In a fast algorithm context, sending a copy of local data structure to half the other processors does not necessarily result in a load balanced implementation. The work associated with processor-to-processor interactions now depends on their respective location in physical space. A processor whose vortices are located at the center of the domain is involved in more costly interactions than a peripheral processor. To achieve the best possible load balancing, that central processor could send a copy of its data to more than half of the other processors and hence itself be responsible for a smaller fraction of the work associated with its vortices.
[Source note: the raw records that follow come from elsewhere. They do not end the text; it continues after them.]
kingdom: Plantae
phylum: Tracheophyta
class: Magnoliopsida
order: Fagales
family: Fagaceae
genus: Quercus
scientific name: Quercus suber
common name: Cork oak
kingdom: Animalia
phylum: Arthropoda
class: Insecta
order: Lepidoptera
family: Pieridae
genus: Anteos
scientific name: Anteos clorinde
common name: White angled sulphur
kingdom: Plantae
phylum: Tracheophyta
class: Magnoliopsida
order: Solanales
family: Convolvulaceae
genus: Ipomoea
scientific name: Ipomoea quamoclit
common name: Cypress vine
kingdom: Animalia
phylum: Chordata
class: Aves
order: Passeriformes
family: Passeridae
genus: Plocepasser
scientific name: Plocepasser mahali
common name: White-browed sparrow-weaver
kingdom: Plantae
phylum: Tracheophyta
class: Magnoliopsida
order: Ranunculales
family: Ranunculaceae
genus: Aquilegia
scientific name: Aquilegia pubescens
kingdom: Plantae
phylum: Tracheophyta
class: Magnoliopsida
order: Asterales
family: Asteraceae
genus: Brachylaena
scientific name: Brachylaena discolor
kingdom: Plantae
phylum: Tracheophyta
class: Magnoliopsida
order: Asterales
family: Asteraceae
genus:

Before a decision is made on which one is going to visit and which to receive, we minimize the number of pairs of processors that need to exchange their data structure. Following the domain decomposition, the portion of the data structure that sits above the subtrees is not present anywhere in the hypercube. That gap is filled by broadcasting the description of the largest group of every processor. By limiting the broadcast to one group per processor, a small amount of data is actually exchanged but, as seen on Figure 12.18, this step gives every processor a coarse description of its surroundings and helps it find its place in the universe.
Figure 12.17: Data Structure Assigned to Processor 1
Figure 12.18: Data Structure Known to Processor 1 After Broadcast
If the vortices of processor A are far enough from those of processor B, it is even possible to use that coarse description to compute the interaction of A and B without an additional exchange of information. The far field of every processor can be quickly disposed of. After thinking globally, one now has to act locally; if the vortices of A are adjacent to those of B, a more detailed description of their vorticity field is needed to compute their mutual influence.
This requires a transfer of information from either A to B or from B to A. In the latter case, most of the work involved in the A-B interaction takes place in processor A. Obviously, processor B should not always send its information away since it would then remain idle while the rest of the hypercube is working. Load-balancing concerns will dictate the flow of information.